8 the hard way
CHARLESTON, W.Va. -- James Kent finished the men's open singles finals at the Charleston Public Courts tennis tournament the same way he started it, by doing maybe the toughest thing there is to do at the event - breaking Patrick Walker's serve.
Squeezed between was a three-plus-hour, back-and-forth, grinding match that kept a healthy crowd glued to its seats in the late July heat Saturday at Schoenbaum Courts in Kanawha City.
In the end, the tournament crowned a new all-time leader in men's open singles titles as Kent survived the six-time champion Walker 7-5 (7-6), 4-6, 7-5 to pick up his eighth championship and first since 2005, when he tied Kevin Ball's record of seven titles.
Kent's win also denied Walker the accomplishment of tying them both at seven crowns.
"It really hasn't sunk in yet," an exhausted Kent said of his eighth title. "I was just focusing on playing every match this tournament at a high level, and for the most part I think I did."

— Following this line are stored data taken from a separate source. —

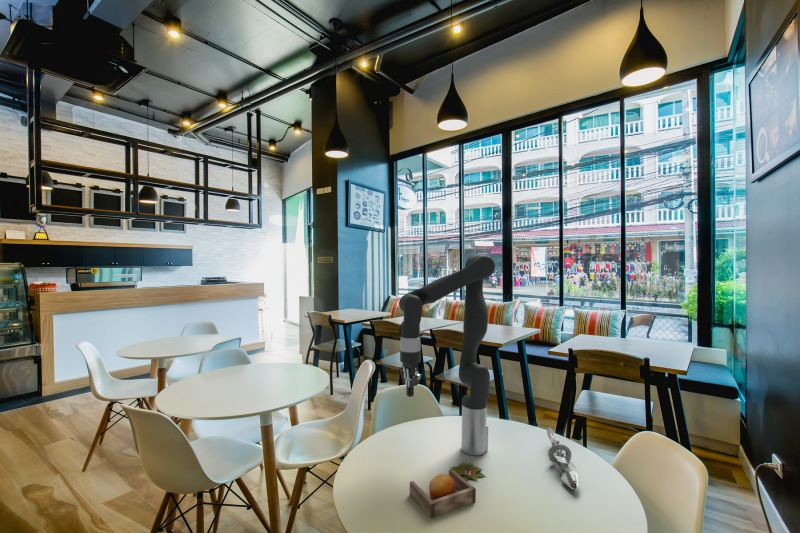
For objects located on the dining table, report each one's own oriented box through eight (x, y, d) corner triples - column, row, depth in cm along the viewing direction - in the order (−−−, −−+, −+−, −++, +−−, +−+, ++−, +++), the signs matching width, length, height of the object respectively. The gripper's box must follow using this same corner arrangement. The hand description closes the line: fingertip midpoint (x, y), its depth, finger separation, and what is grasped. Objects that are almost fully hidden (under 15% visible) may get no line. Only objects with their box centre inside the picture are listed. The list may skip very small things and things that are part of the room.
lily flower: (473, 462, 135) (473, 449, 135) (492, 480, 123) (493, 466, 123) (444, 467, 130) (444, 454, 130) (461, 486, 119) (461, 472, 119)
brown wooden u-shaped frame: (451, 481, 122) (451, 468, 122) (475, 501, 111) (475, 488, 111) (409, 494, 114) (409, 481, 114) (430, 518, 103) (431, 504, 103)
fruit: (459, 505, 107) (446, 479, 108) (436, 515, 109) (423, 489, 110) (462, 489, 115) (449, 465, 116) (441, 498, 117) (428, 474, 118)
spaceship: (561, 424, 149) (542, 415, 150) (593, 483, 114) (568, 471, 115) (552, 440, 150) (534, 432, 151) (581, 504, 116) (557, 492, 116)
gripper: (428, 351, 132) (428, 400, 132) (409, 344, 143) (409, 388, 143) (410, 354, 128) (410, 403, 128) (392, 346, 139) (392, 392, 140)
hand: (409, 395), depth 136 cm, fingers closed
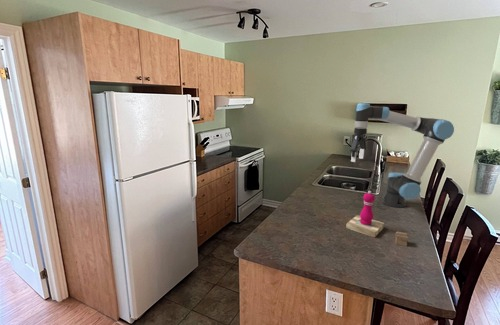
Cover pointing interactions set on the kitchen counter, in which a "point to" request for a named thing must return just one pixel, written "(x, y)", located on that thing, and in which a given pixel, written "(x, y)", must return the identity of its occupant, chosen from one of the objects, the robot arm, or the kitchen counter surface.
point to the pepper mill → (367, 209)
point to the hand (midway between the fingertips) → (357, 160)
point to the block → (401, 238)
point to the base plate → (365, 226)
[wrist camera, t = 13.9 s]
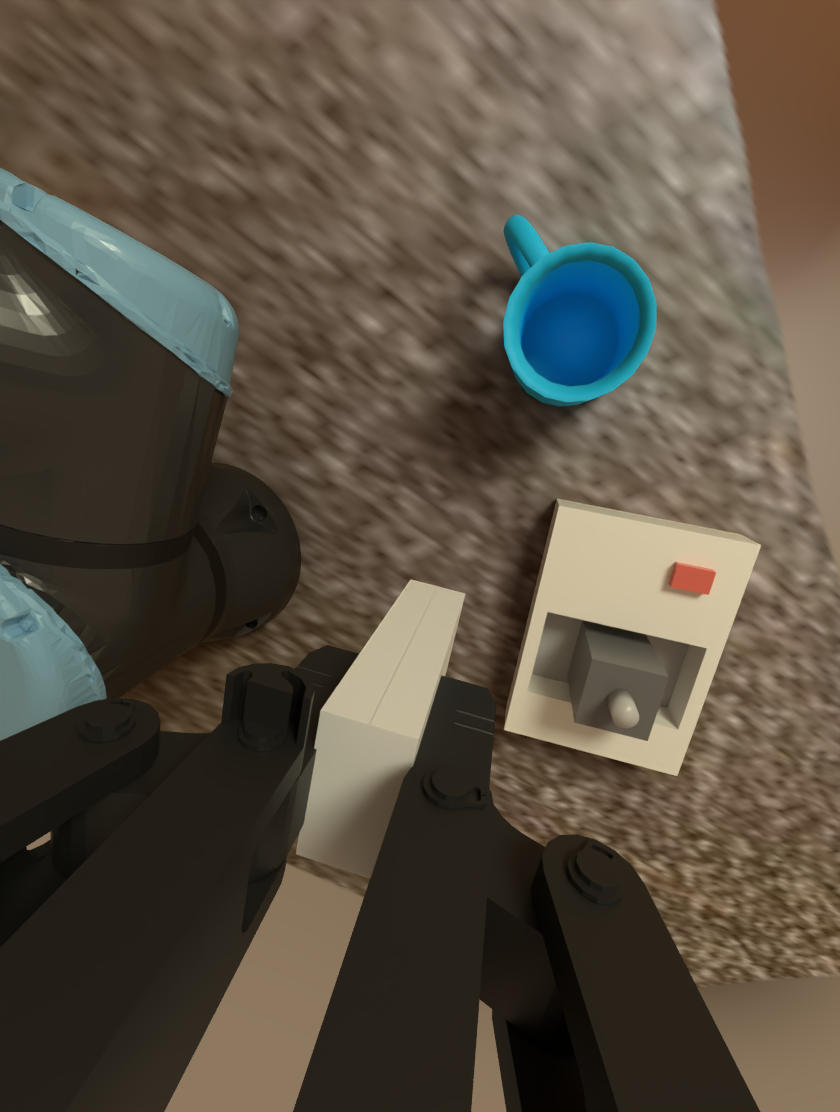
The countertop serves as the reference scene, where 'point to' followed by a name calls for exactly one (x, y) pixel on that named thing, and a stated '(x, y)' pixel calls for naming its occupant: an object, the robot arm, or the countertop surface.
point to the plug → (615, 680)
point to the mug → (575, 317)
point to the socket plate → (628, 622)
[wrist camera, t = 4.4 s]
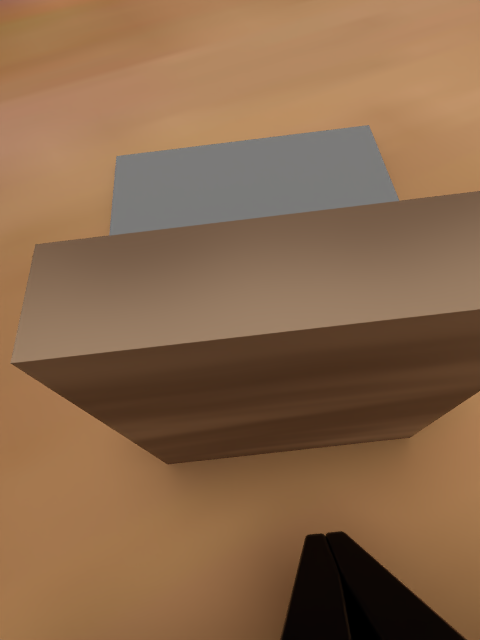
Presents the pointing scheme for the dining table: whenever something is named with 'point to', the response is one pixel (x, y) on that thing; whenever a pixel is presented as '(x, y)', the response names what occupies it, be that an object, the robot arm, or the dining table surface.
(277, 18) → the dining table surface
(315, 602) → the robot arm
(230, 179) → the slate board
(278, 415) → the walnut tile
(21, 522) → the dining table surface
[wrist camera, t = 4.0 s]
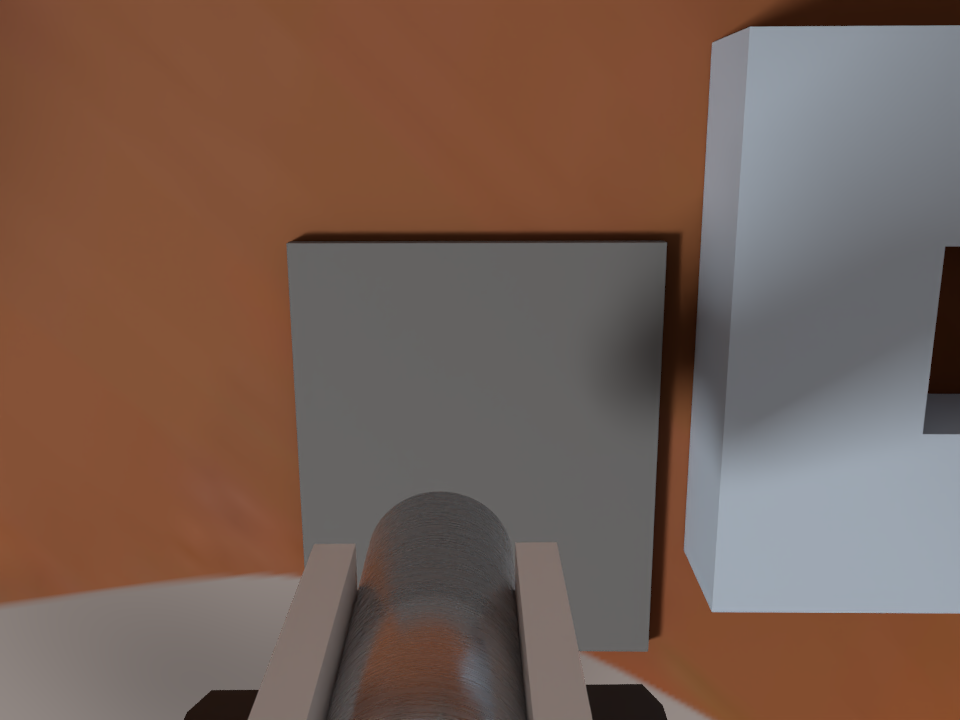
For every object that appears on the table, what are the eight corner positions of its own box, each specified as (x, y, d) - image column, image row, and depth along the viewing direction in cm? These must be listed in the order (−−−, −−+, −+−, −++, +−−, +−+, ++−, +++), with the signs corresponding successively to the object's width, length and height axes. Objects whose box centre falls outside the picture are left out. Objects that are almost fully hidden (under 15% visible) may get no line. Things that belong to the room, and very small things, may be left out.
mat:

He displayed that high level several times when he needed to on Saturday.
With the score tied 5-5 in the deciding third set, Walker had two chances at breaking Kent and taking control of the match.
Instead, the 34-year-old fought off the younger Walker, rallied to claim the sixth point and then shut down Walker's serve to polish off the win.
"It was a very physical match. Pat served extremely well the whole match," Kent said. "The only good look I had on a serve was that last game. He wasn't going for the angles and I put some returns in play. It was very hard. He hits such a heavy ball - he pushed me to the limit but I played well, focused, and luckily I came through."
Walker had won four titles in a row and six of the last seven but fell just short on Saturday, marking the first time he's come up short when entering the Public Courts men's open.
Two of those title wins came at the expense of Kent in 2006 and 2009.
"He just played better," Walker said. "That's just all there is to it."
It was Kent who told a young Walker about the Public Courts tournament years ago, and at the end of Saturday's match, Walker met Kent at the net with a smile and a hug.
The respect between the two is evident when watching them play, and Kent admitted that simply beating Walker was an accomplishment in itself.
"I knew I was playing well coming in," Kent said. "But anytime you play Pat it just comes down to a break or two because he puts so much pressure on you to hold [your serve] because he holds his so easily, especially when he's firing aces. You're just a spectator at that time."
It was Kent's first appearance at the tournament since 2010, and on Saturday the former Capital and West Virginia University player left no doubt that he's playing better than ever. He wouldn't mind a rematch in the finals next year, and Walker agreed.
"He's going to come back hungrier," Kent said of Walker. "He'll break the record, I'm confident in that. He's younger than I am and he could have easily won that match. He had a break point to go up to serve for the match. It could have gone either way."
"I think he will [be back]," Walker said of Kent. "I hope so. He wants to push it and he knows I want to get it so I think he'll be back."